▶ O que fazer 1
No texto sobre as metas da educação infantil, por que se deve avaliar a educação infantil com base em instrumentos nacionais? Responda em uma ou duas frases.
▶ O que fazer 2
De acordo com o texto sobre as metas da educação infantil, de que forma deve ser respeitada a opção dos povos indígenas quanto à oferta de educação infantil?

▶ Texto para leitura
===

1.1) Definir, em regime de colaboração entre a União, os Estados, o Distrito Federal e os Municípios, metas de expansão das respectivas redes públicas de educação infantil segundo padrão nacional de qualidade compatível com as peculiaridades locais.

1.2) Manter e aprofundar programa nacional de reestruturação e aquisição de equipamentos para a rede escolar pública de educação infantil, voltado à expansão e à melhoria da rede física de creches e pré- escolas públicas.

(1.3) Avaliar a educação infantil com base em instrumentos nacionais, a fim de aferir a infraestrutura física, o quadro de pessoal e os recursos pedagógicos e de acessibilidade empregados na creche e na pré-escola. 1.4) Estimular a oferta de matrículas gratuitas em creches por meio da concessão de certificado de entidade beneficente de assistência social na educação,.

1.5) Fomentar a formação inicial e continuada de profissionais do magistério para a educação infantil.

1.6) Estimular a articulação entre programas de pós-graduação stricto sensu e cursos de formação de professores para a educação infantil, de modo a garantir a construção de currículos capazes de incorporar os avanços das ciências no atendimento da população de 4 e 5 anos.

1.7) Fomentar o atendimento das crianças do campo na educação infantil por meio do redimensionamento da distribuição territorial da oferta, limitando a nucleação de escolas e o deslocamento das crianças, de forma a atender às especificidades das comunidades rurais.

1.8) Respeitar a opção dos povos indígenas quanto à oferta de educação infantil, por

meio de mecanismos de consulta prévia e informada.

1.9) Fomentar o acesso à creche e à pré- escola e a oferta do atendimento educacional especializado complementar aos educandos com deficiência, transtornos globais do desenvolvimento e altas habilidades ou superdotação, assegurando a transversalidade da educação especial na educação infantil.

A questão que ameaça novamente as metas estabelecidas no novo PNE está pautada no investimento. Sem assegurar de onde virão as verbas e sem que a sociedade formule um rígido controle social para acompanhar o investimento, poderemos prolongar a situação crítica em que se encontra o país e comprometer, mais ainda, o acesso à educação das crianças de 0 a 3.

===

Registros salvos
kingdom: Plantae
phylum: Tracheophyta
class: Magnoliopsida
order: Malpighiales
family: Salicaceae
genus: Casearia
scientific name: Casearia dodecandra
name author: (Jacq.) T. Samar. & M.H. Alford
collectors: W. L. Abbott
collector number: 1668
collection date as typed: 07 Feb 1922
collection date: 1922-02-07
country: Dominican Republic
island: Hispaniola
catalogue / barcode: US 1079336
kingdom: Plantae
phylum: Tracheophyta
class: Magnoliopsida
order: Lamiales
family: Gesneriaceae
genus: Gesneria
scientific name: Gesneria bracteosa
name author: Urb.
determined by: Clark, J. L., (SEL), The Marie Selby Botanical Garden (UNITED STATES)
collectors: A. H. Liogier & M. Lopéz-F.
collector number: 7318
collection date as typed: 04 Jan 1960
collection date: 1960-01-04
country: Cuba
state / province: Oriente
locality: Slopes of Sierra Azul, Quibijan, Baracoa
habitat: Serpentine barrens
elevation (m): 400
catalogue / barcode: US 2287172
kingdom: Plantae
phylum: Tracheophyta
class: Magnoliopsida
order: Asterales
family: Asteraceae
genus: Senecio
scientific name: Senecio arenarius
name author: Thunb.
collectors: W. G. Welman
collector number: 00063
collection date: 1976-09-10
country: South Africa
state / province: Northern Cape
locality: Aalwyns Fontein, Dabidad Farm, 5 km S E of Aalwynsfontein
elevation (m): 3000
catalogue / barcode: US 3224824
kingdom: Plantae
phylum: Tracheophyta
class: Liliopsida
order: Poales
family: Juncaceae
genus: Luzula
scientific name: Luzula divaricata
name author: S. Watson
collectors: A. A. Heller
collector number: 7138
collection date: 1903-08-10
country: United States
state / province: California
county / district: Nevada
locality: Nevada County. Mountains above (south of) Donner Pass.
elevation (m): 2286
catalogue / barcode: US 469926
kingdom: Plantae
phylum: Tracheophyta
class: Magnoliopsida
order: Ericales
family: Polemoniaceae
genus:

===

▶ Resposta 1
A avaliação serve para medir a infraestrutura física, o quadro de pessoal e os recursos pedagógicos e de acessibilidade usados na creche e na pré-escola.

▶ Resposta 2
Por meio de mecanismos de consulta prévia e informada.